Types can also be seen as a form of contract between different parts of the program. This is how, when all the contracts in a program are satisfied, it is possible to say something about the program's behavior. In particular, when the output of one part of a program is the input of another part of the program, the type (or contract) at this junction specifies which values are permitted. The output program promises to not output values outside the contract, and the input program promises to accept all values inside the contract.

Subtyping

Interpreting types as sets of values naturally generates a notion of subtyping through set inclusion. A type A is a subtype of B, which we'll write A <: B, if |A| is included in |B|. For example, all values of type &'static i32 are also values of type &'a i32 so &'static i32 is a subtype of &'a i32.

This notion of subtyping can be used to plug parts of a program together even when they don't have the same contract. For example, an expression of type T can be used where an expression of type S is expected as long as T is a subtype of S. Because subtyping is a reflexive and transitive relation, we can always require contracts to match exactly and let the programmer explicitly use subtyping to change one or the other to make them match.

Variance

The notions of subtyping and type-level functions naturally generate a notion of variance defining how Foo<A> and Foo<B> relate when A is a subtype of B:

  • If Foo<T> is co-variant in T then Foo<A> is a subtype of Foo<B>.
  • If Foo<T> is contra-variant in T then Foo<B> is a subtype of Foo<A>.
  • If Foo<T> is invariant in T then there's no particular relation between Foo<A> and Foo<B>.

A well-known example of variance is the function type fn(P) -> R. It is contra-variant in P and co-variant in R. You can call a function with an argument of type Q as long as Q <: P, and you can use its result where an expression of type S is expected as long as R <: S. Equivalently, we have fn(P) -> R <: fn(Q) -> S thus the function also has the type fn(Q) -> S.

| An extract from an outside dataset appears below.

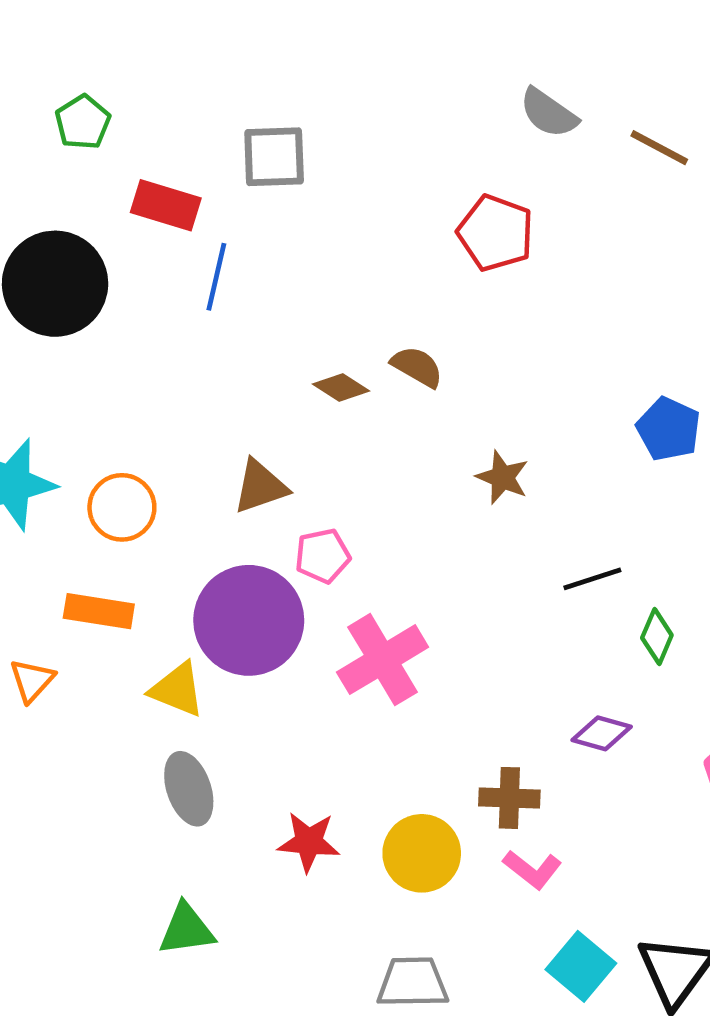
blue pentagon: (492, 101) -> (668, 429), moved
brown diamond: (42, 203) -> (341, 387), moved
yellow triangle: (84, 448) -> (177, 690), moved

A less-known (and possibly controversial) example is the mutable reference type &mut T. It is usually assumed to be invariant in T. In reality, there are 2 separate occurrences of T in &mut T, one of them being co-variant and the other contra-variant. This is discussed in the next chapter.

1

Type systems may also be used to decide other properties (like termination) or to generate parts of the program. Those alternative roles are not relevant for unsafe and will be ignored.